Jones became a high-profile Trump backer during the campaign, and Trump said good things about Jones during an appearance with him on Jones’ show Infowars. The only Thursday courtroom reference to Trump came when Jones said that one of his children, referring to something Alex Jones said the child heard from Kelly Jones, said to him: “Is it true you bought off the courthouse and Donald Trump is doing all this?”

In a pre-emptive strike, Alex Jones’ lawyer Randall Wilhite asked him about his “certain sort of delivery style.”

Anyone who’s seen the delivery style certainly understands the question.

Jones said the on-air style sometimes includes “playing a character,” “having fun or being silly” and that “none of the adult-type content” comes home with him.

“No,” Jones said, “none of the bombasity, none of when I rage.”

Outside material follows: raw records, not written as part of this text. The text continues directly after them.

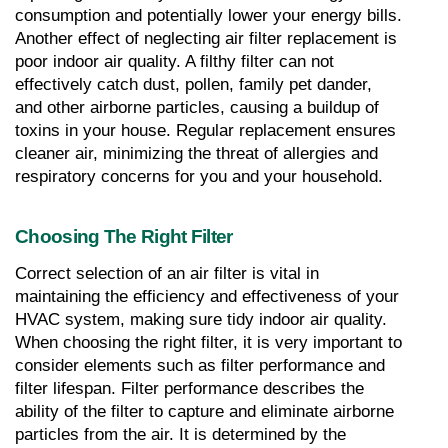
consumption and potentially lower your energy bills. 
Another effect of neglecting air filter replacement is 
poor indoor air quality. A filthy filter can not 
effectively catch dust, pollen, family pet dander, 
and other airborne particles, causing a buildup of 
toxins in your house. Regular replacement ensures 
cleaner air, minimizing the threat of allergies and 
respiratory concerns for you and your household.
Choosing The Right Filter
Correct selection of an air filter is vital in 
maintaining the efficiency and effectiveness of your 
HVAC system, making sure tidy indoor air quality. 
When choosing the right filter, it is very important to 
consider elements such as filter performance and 
filter lifespan. Filter performance describes the 
ability of the filter to capture and eliminate airborne 
particles from the air. It is determined by the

Jones’ style on the stand was far more reserved than the “certain sort of delivery style” his lawyer had mentioned. But he was reminded to slow down several times. And he remained expressive, unable to go more than about 5 seconds at a time without making a face that invited interpretation. He also managed to interrupt Judge Orlinda Naranjo while she was reminding him not to interrupt.

Newman, in his effort to show Alex Jones as an unfit parent, showed three videos of him, including one that was stopped when his lawyer objected. Naranjo then told jurors to disregard it. It showed Jones on a show in which he and other men talked raucously and approvingly of Trump’s comments about grabbing women’s genitals, comments they said had been misinterpreted by some.

RELATED: The children in Alex Jones’ life — his, Sandy Hook’s

The other videos showed Alex Jones in Washington for the Trump inauguration and one in which he said he could drink “a jug of Jack Daniels” without showing any impact.

Newman riled Jones by delving into an advertisement, apparently from six years ago, in which Newman said Jones’ current wife sought hotel clients as a “massage therapist” who could be a “sensual, sophisticated and intelligent companion.”

“This is an identity theft issue,” Jones said. He would tell Newman moments later, “I just don’t trust you, man.”

And things got even testier when Jones claimed Newman had twisted the truth about whether Jones’ ex-wife wanted to see her son. She did not, Alex Jones said.

“You have won the award, man,” Jones, in his most emotional outburst of the day, told Newman. “No decency. Zero.”

That exchange led to a courtroom break, which, at one point, left Newman and Jones face to face after Newman was talking about a busy schedule that would require him to drive to Houston on Thursday night for a Friday hearing.

“See,” Jones told Newman with a smile, “it’s OK to delegate.”